#### Data excerpts
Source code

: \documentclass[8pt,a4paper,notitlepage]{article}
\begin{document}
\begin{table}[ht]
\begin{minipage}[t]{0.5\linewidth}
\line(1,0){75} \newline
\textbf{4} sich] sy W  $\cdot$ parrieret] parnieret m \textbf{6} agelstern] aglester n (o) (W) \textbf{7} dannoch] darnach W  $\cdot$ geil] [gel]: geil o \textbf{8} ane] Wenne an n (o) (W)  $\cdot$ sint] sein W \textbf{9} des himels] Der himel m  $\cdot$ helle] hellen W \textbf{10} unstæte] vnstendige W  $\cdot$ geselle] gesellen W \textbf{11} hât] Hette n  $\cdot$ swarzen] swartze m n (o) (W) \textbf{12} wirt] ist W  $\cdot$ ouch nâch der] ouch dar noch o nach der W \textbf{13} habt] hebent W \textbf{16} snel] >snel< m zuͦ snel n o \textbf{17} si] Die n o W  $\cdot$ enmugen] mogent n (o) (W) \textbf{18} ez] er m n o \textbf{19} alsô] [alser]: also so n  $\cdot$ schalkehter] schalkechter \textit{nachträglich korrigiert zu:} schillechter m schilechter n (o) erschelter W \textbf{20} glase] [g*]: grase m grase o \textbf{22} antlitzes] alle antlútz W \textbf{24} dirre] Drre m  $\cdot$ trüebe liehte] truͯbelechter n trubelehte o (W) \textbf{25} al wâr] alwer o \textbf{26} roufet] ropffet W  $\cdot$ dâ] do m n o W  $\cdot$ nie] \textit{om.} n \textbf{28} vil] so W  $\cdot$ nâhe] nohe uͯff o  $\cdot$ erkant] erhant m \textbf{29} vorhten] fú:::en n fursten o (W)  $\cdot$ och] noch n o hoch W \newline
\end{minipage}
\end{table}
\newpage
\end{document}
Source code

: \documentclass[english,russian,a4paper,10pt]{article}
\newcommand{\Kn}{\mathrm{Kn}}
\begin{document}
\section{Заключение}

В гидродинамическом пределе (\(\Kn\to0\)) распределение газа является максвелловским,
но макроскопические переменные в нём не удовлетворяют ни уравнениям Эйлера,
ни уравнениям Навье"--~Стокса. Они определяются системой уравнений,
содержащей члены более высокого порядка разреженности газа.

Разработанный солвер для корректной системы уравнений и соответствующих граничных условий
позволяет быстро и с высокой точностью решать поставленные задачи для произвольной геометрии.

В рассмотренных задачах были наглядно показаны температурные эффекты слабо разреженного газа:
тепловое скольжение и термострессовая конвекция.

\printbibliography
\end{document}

#### Job
Transcribe each record shown above, exactly.

#### Solution for this task
Source code

: \documentclass[8pt,a4paper,notitlepage]{article}
\begin{document}
\begin{table}[ht]
\begin{minipage}[t]{0.5\linewidth}
\line(1,0){75} \newline
\textbf{4} sich] sy W  $\cdot$ parrieret] parnieret m \textbf{6} agelstern] aglester n (o) (W) \textbf{7} dannoch] darnach W  $\cdot$ geil] [gel]: geil o \textbf{8} ane] Wenne an n (o) (W)  $\cdot$ sint] sein W \textbf{9} des himels] Der himel m  $\cdot$ helle] hellen W \textbf{10} unstæte] vnstendige W  $\cdot$ geselle] gesellen W \textbf{11} hât] Hette n  $\cdot$ swarzen] swartze m n (o) (W) \textbf{12} wirt] ist W  $\cdot$ ouch nâch der] ouch dar noch o nach der W \textbf{13} habt] hebent W \textbf{16} snel] >snel< m zuͦ snel n o \textbf{17} si] Die n o W  $\cdot$ enmugen] mogent n (o) (W) \textbf{18} ez] er m n o \textbf{19} alsô] [alser]: also so n  $\cdot$ schalkehter] schalkechter \textit{nachträglich korrigiert zu:} schillechter m schilechter n (o) erschelter W \textbf{20} glase] [g*]: grase m grase o \textbf{22} antlitzes] alle antlútz W \textbf{24} dirre] Drre m  $\cdot$ trüebe liehte] truͯbelechter n trubelehte o (W) \textbf{25} al wâr] alwer o \textbf{26} roufet] ropffet W  $\cdot$ dâ] do m n o W  $\cdot$ nie] \textit{om.} n \textbf{28} vil] so W  $\cdot$ nâhe] nohe uͯff o  $\cdot$ erkant] erhant m \textbf{29} vorhten] fú:::en n fursten o (W)  $\cdot$ och] noch n o hoch W \newline
\end{minipage}
\end{table}
\newpage
\end{document}
Source code

: \documentclass[english,russian,a4paper,10pt]{article}
\newcommand{\Kn}{\mathrm{Kn}}
\begin{document}
\section{Заключение}

В гидродинамическом пределе (\(\Kn\to0\)) распределение газа является максвелловским,
но макроскопические переменные в нём не удовлетворяют ни уравнениям Эйлера,
ни уравнениям Навье"--~Стокса. Они определяются системой уравнений,
содержащей члены более высокого порядка разреженности газа.

Разработанный солвер для корректной системы уравнений и соответствующих граничных условий
позволяет быстро и с высокой точностью решать поставленные задачи для произвольной геометрии.

В рассмотренных задачах были наглядно показаны температурные эффекты слабо разреженного газа:
тепловое скольжение и термострессовая конвекция.

\printbibliography
\end{document}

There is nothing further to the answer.